В ней заметно сильное колебание в манере письма. Реализма в обрисовке характеров, в речах, в передаче психических движений много; но в общем этот рассказ носит на себе ясную печать того романтического взгляда на прошлую жизнь, который Гоголь проводил во всех своих исторических статьях и планах. Правда, той резкой идеализации типов и того песенного склада речи, которые нас так поражали в «Вечерах на хуторе», мы в «Бульбе» почти не встретим, но пред нами все-таки эпическая поэма, с повышенным тоном и с фигурами не совсем правдоподобных размеров.

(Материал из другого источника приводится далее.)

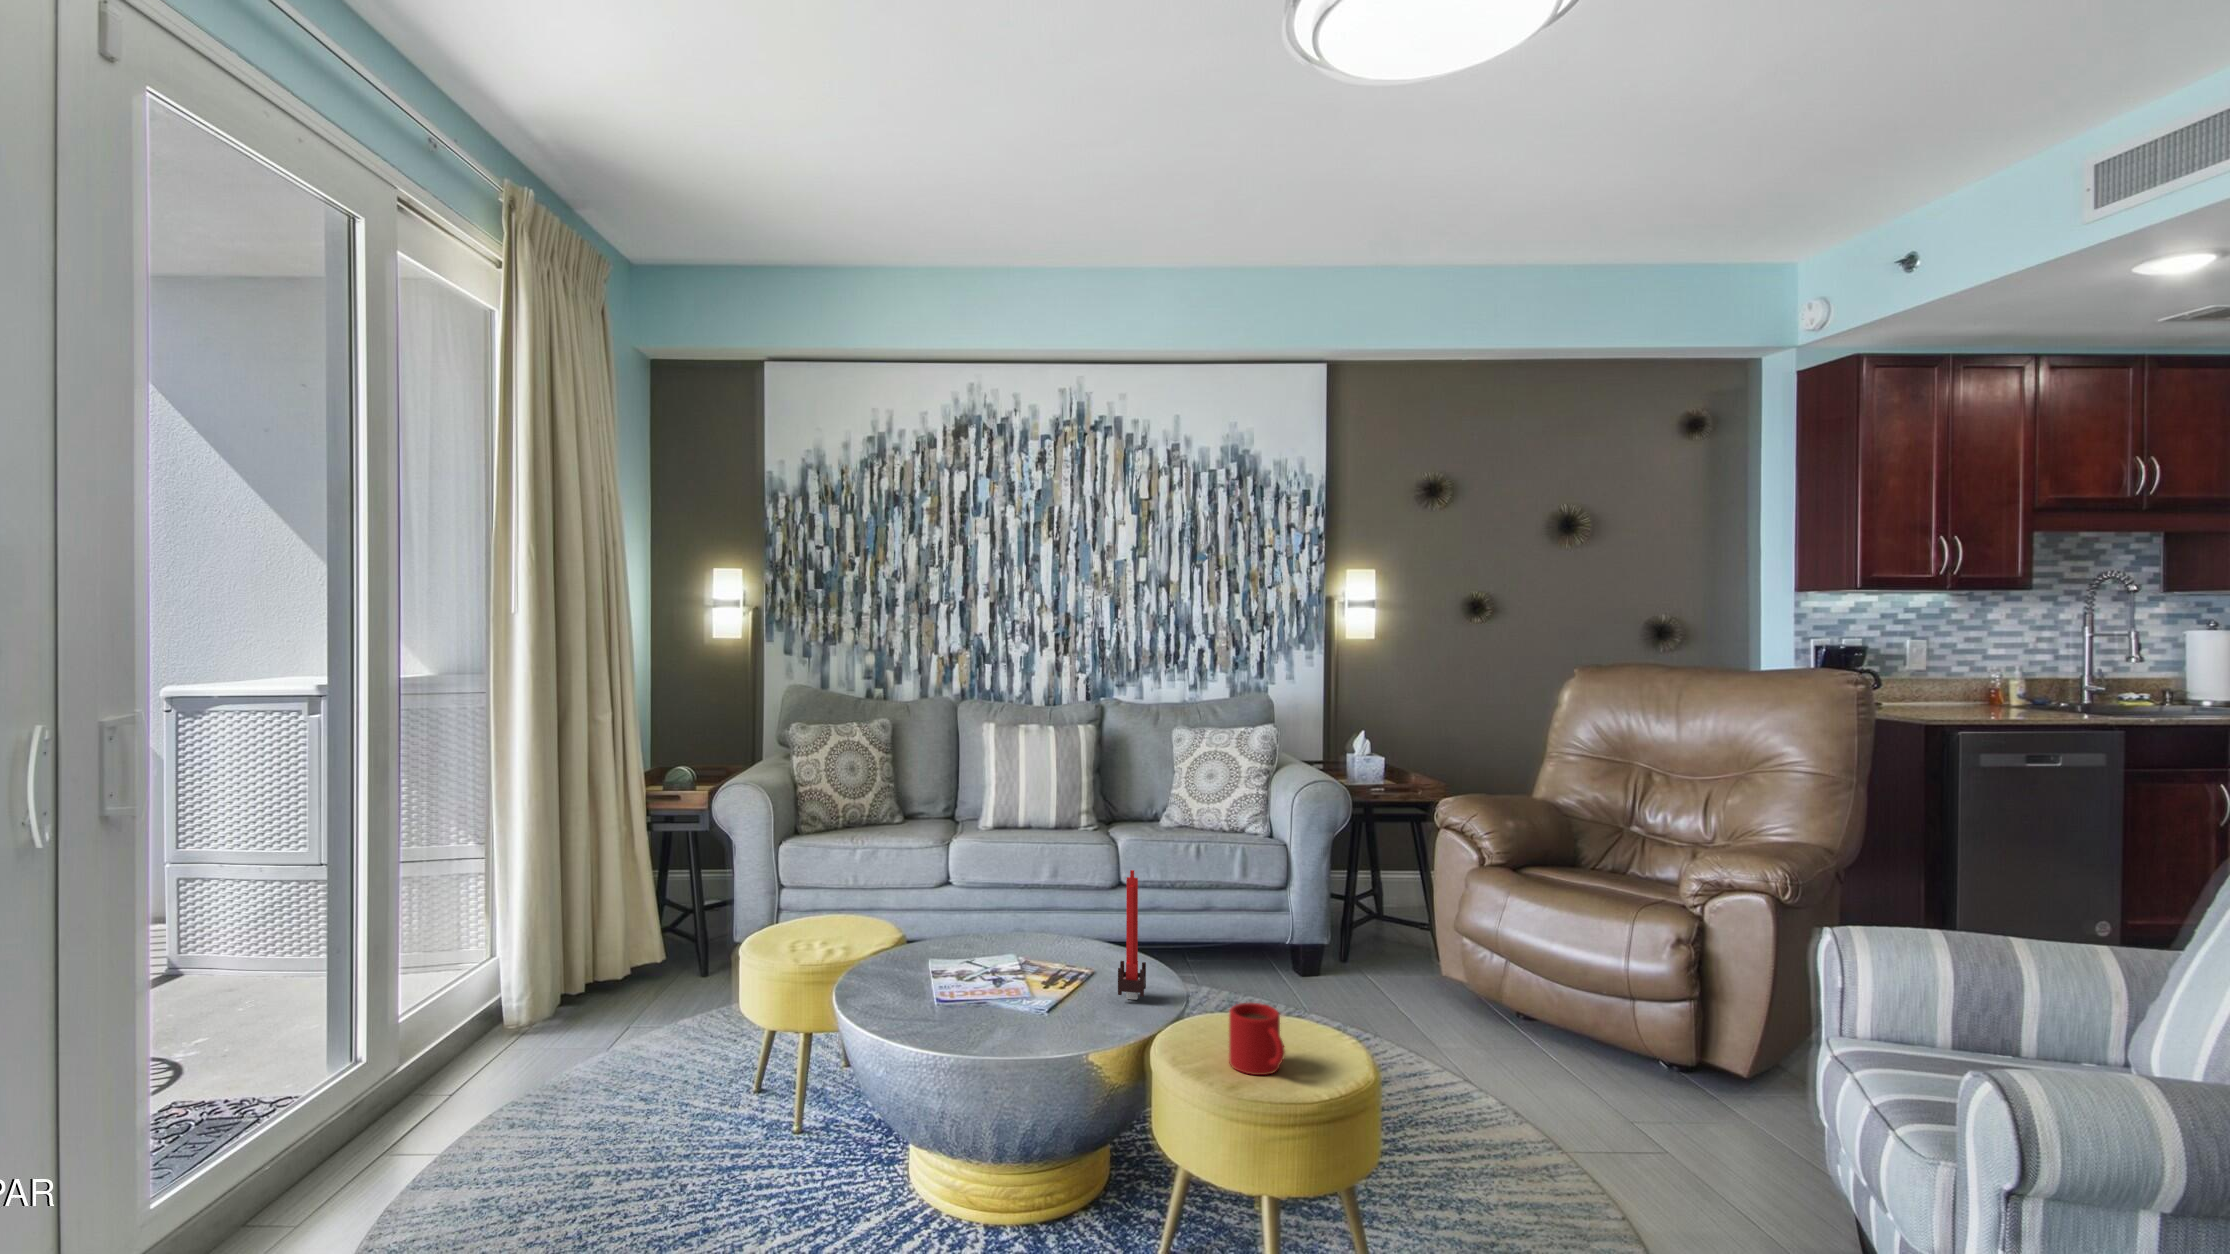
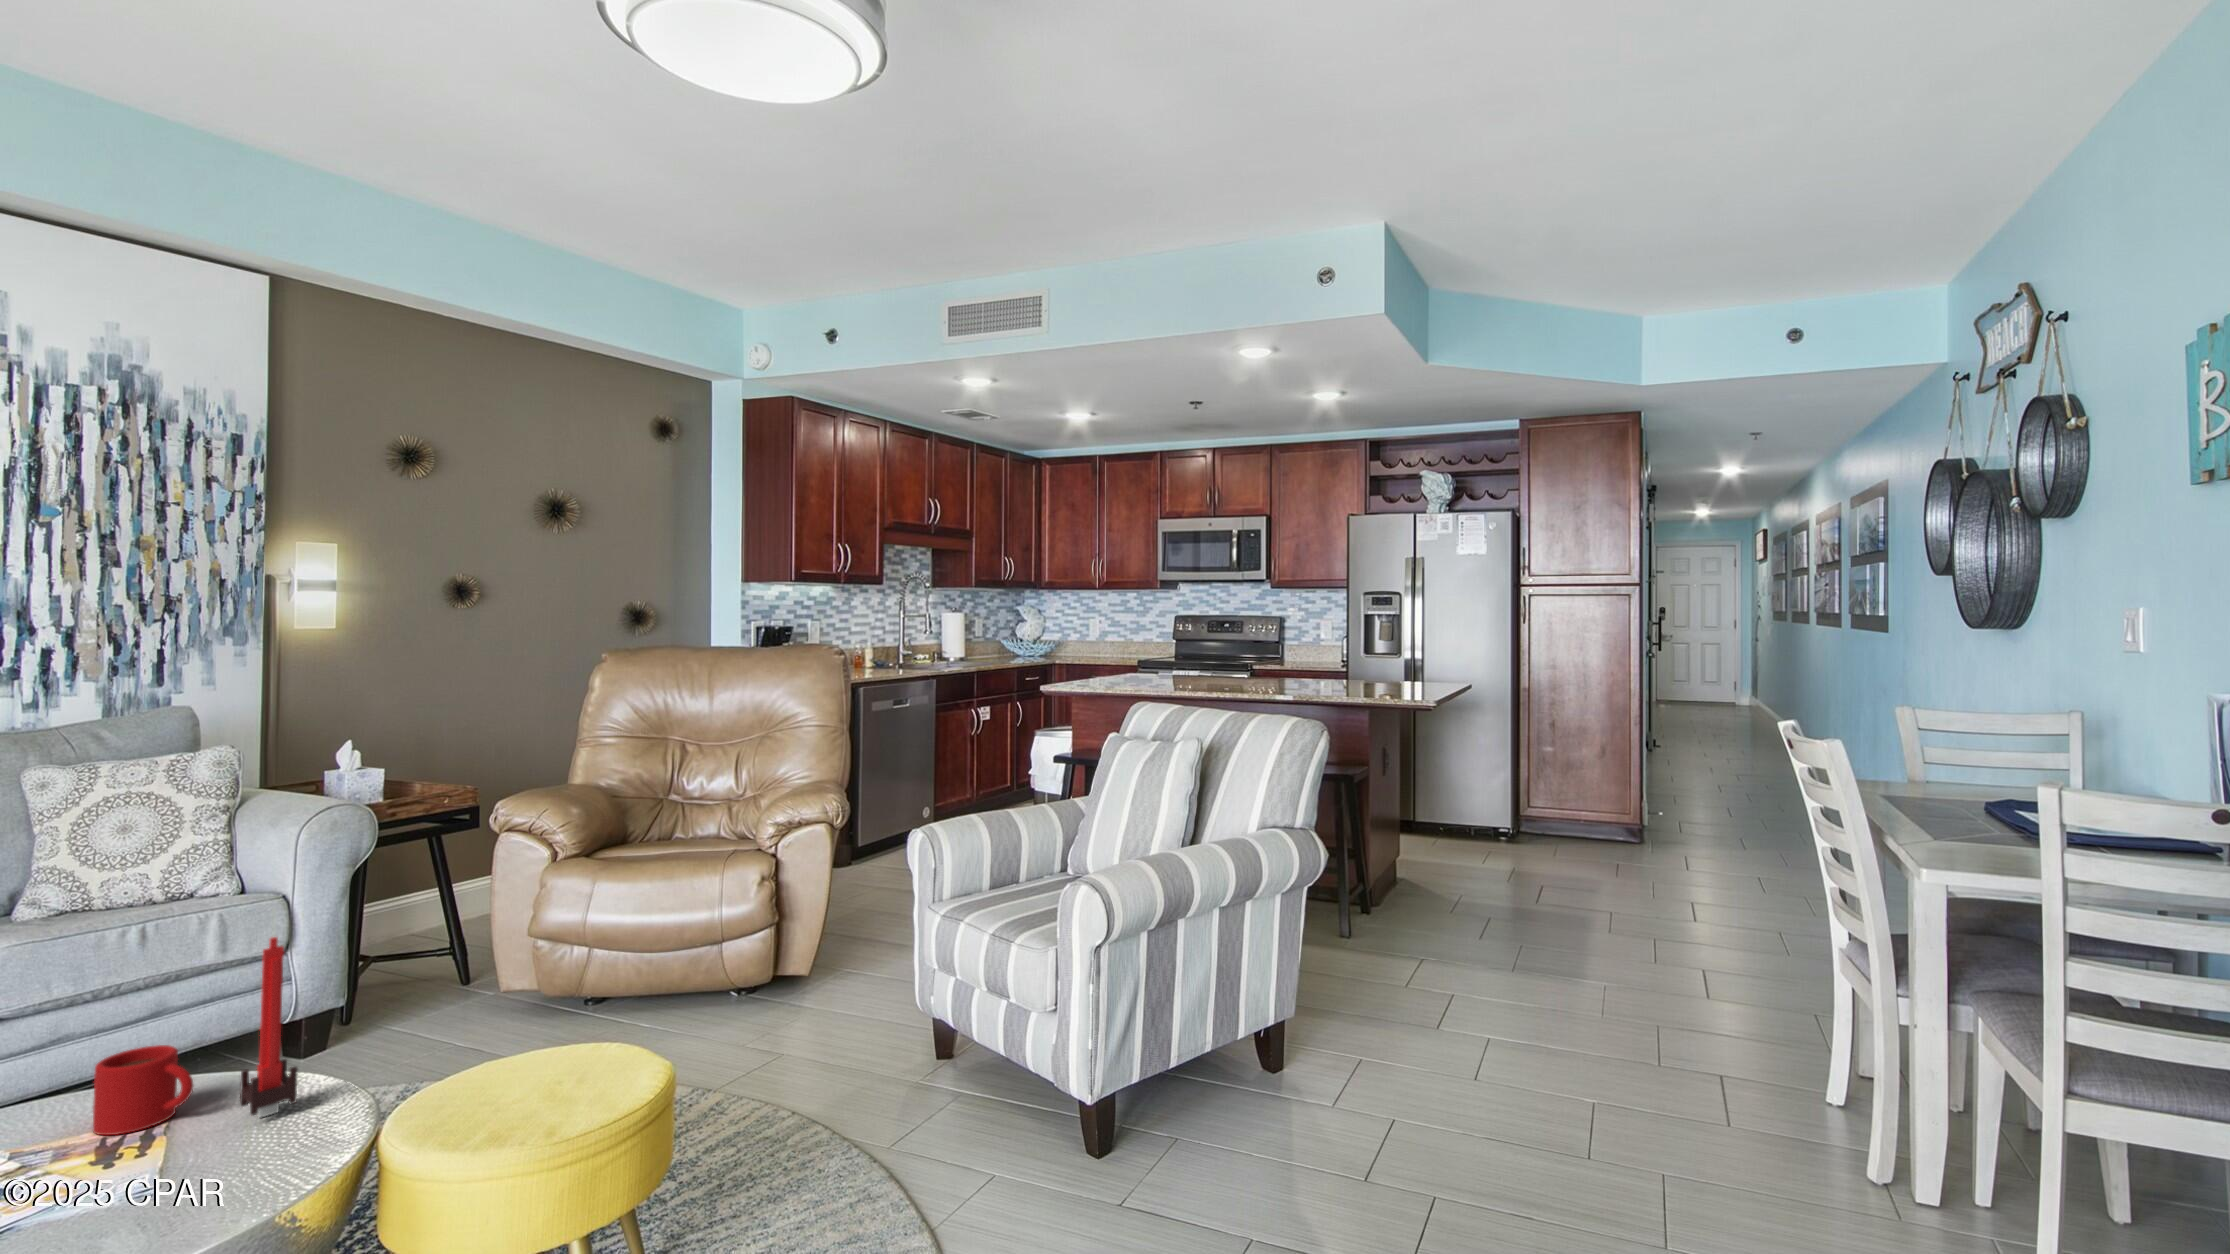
mug: present [1229,1003,1285,1075] -> present [93,1045,193,1135]

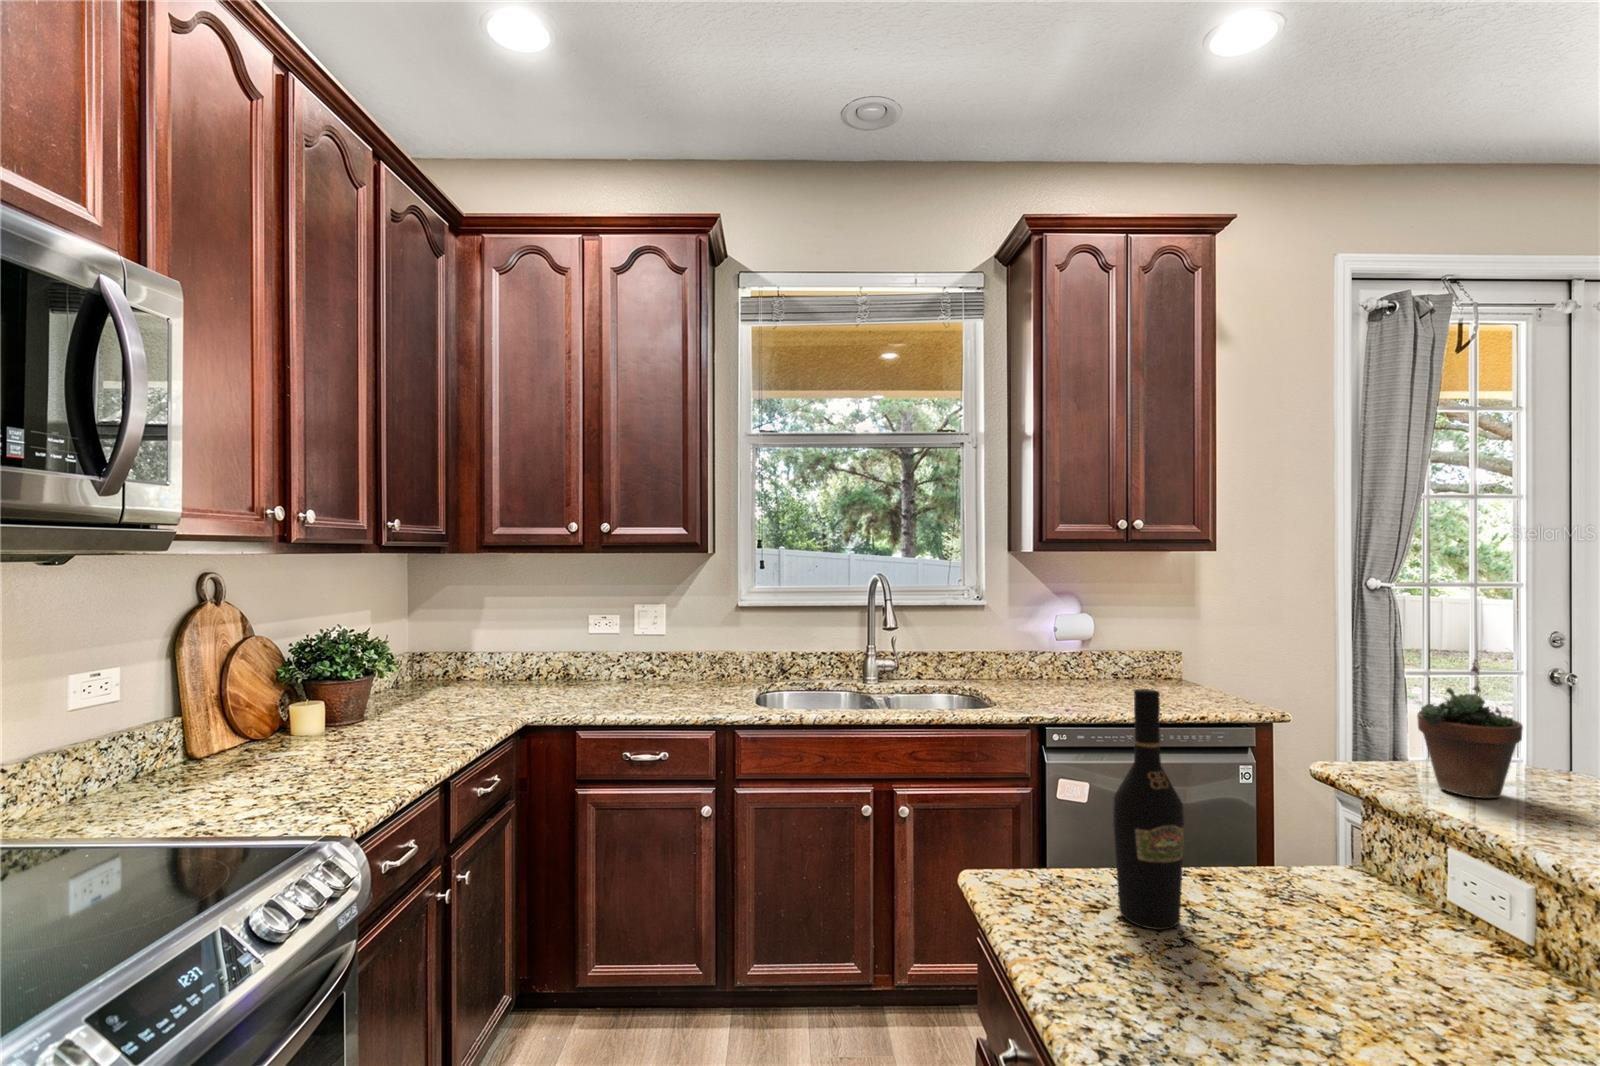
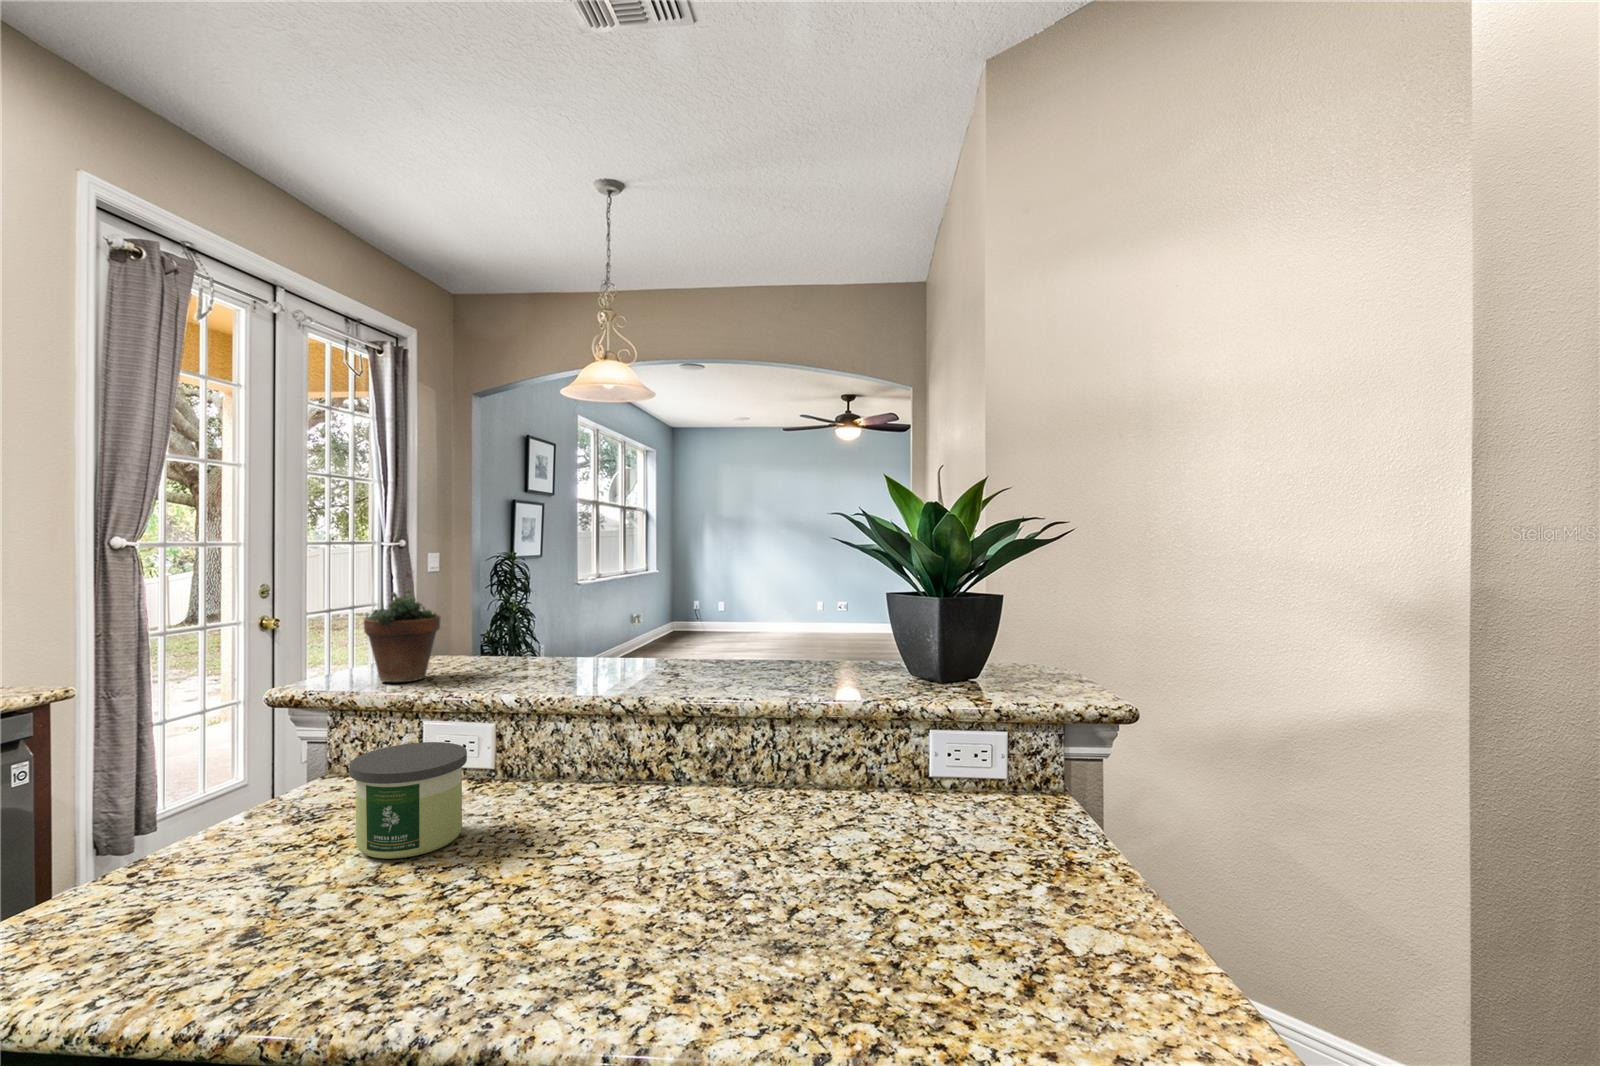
wine bottle: present [1113,689,1184,930] -> none [160,613,260,912]
candle: none [1263,853,1397,990] -> present [350,742,467,859]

Тот, кто пожелал бы в «Тарасе Бульбе» отметить мастерство реального воспроизведения жизни, ее обыденных, но правдивых мелочей, тот мог бы указать на целый ряд художественных страниц. Он вспомнил бы встречу Бульбы с сыновьями, на первый взгляд, дикую по своей грубости, но правдоподобную; он припомнил бы описание светлицы старого казака; пред ним воскрес бы страдальческий образ старухи-матери в ту бессонную ночь, когда она обрела детей, чтобы на заре потерять их. Все сценки, в которых фигурируют евреи, – в сечи, в лагере, в своих столичных конурах, в городской тюрьме – также образец очень реального жанра; наконец, и казнь запорожцев – археологически верно восстановленная картина.
Но, с другой стороны, несмотря на все эти проблески яркого реализма, повесть «Тарас Бульба» остается все-таки по существу своему одним из самых ценных памятников нашей романтики. Она имеет, бесспорно, все достоинства романтической поэмы. Это все-таки повесть о героях и их подвигах; и сами герои, и их деяния переходят нередко за черту возможного и правдоподобного. Грандиозность размеров в очертании характеров действующих лиц, равно как и в описании событий, бросается в глаза при первом же взгляде. Читатель не получает от рассказа впечатления эпически спокойного и ровного. Он все время тревожно настроен: так подымает его настроение сам автор полетом собственного лиризма или торжественного пафоса.
Припомним, например, как Бульба спешил на выручку взятого в плен Остапа. «Как молния, ворочались во все стороны его запорожцы. Бульба, как гигант какой-нибудь, отличался в общем хаосе. Свирепо наносил он свои крепкие удары, воспламеняясь более и более от сыпавшихся на него. Он сопровождал все это диким и страшным криком, и голос его, как отдаленное ржание жеребца, переносили звонкие поля. Наконец, сабельные удары посыпались на него кучей; он грянулся лишенный чувств. Толпа стиснула и смяла, кони растоптали его, покрытого прахом. Ни один из запорожцев не остался в живых: все полегли на месте».
Припомним также, как умирал этот гигант, когда ему «прикрутили руки, увязали веревками и цепями, когда привязали его к огромному бревну, правую руку, для большей безопасности, прибили гвоздем и поставили это бревно рубом в расселину стены, так что он стоял выше всех и был виден всем войскам, как победный трофей удачи. Ветер развевал его белые волоса. Казалось, он стоял на воздухе, и это, вместе с выражением сильного бессилия, делало его чем-то похожим на духа, представшего воспрепятствовать чему-нибудь сверхъестественной своей властью и увидевшего ее ничтожность». Вспомним, наконец, о последнем подвиге казаков, который они свершили на глазах своего умиравшего атамана. «Казаки достигли бы понижения берега, – рассказывает Гоголь, – если бы дорогу не преграждала пропасть сажени в четыре шириною: одни только сваи разрушенного моста торчали на обоих концах; из недосягаемой глубины ее едва доходило до слуха умиравшее журчание какого-то потока, низвергавшегося в Днестр. Эту пропасть можно было объехать, взяв вправо; но войска неприятельские были уже почти на плечах их. Казаки только один миг остановились, подняли свои нагайки, свистнули – и татарские их кони, отделившись от земли, распластались в воздухе, как змеи, и перелетели через пропасть. Под одним только конь оступился, но зацепился копытом и, привыкший к крымским стремнинам, выкарабкался со своим седоком…» Читая такие и с ними сходные страницы (а их в «Тарасе Бульбе» немало), чувствуешь себя невольным участником деяний какого-то сказочного мира, мира преданий или мифа.